─── Given passage

If I got 6 hours of sleep, I was over the moon.Yet recent research has discovered that those who sleep less than 6 hours per night over several nights in a row trigger changes in the genes that control the immune system, sleep and wake cycles, metabolism and the body's response to stress.
The study, led by Professor Derk-Jan Dijk, director of the Surrey Sleep Research Centre at Surrey University is insightful, as you'll read below, but let's face it, we kind of already know that negative changes in the body take place when it is deprived of sleep.
We are more likely to get run down and catch colds and other viruses, we feel hungry late at night and not so hungry when we should during the day, we feel more stressed and the less sleep we get the more difficult it becomes to sleep.
The changes, which affected more than 700 genes, may shed light on the biological mechanisms that raise the risk of a host of ailments, including heart disease, diabetes, obesity, stress and depression, in those who get too little sleep.
“The surprise for us was that a relatively modest difference in sleep duration leads to these kinds of changes”, said Professor Derk-Jan Dijk, “It's an indication that sleep disruption or sleep restriction is doing more than just making you tired”.
And this is the key point here. We are all capable of struggling on, and as I have said before, the human body is very adaptable – it can tolerate a lot, but not indefinitely. At some point something gives, and that thing is your health, in one way or another.
The thinking used to be, “what's an hour here and there, I'll sleep when I'm dead”. We've all heard the bravado of those who choose a few more drinks over a few more hours sleep. But the fact is if you deprive the body of sleep for a long enough period of time you could well be sleeping dead sooner than you think.

──────

[What the task asks]:
Rewrite the part of the passage on sleep loss that opens with "We are more" and closes with "becomes to sleep.", changing "colds" to "infections". You won't need the lines that follow.

─── Dataset excerpt

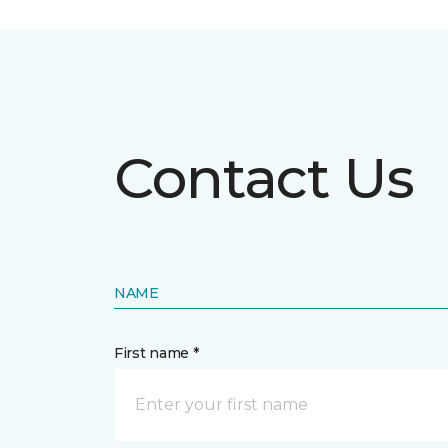
Contact Us
NAME
First name *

──────

[Your solution]:
We are more likely to get run down and catch infections and other viruses, we feel hungry late at night and not so hungry when we should during the day, we feel more stressed and the less sleep we get the more difficult it becomes to sleep.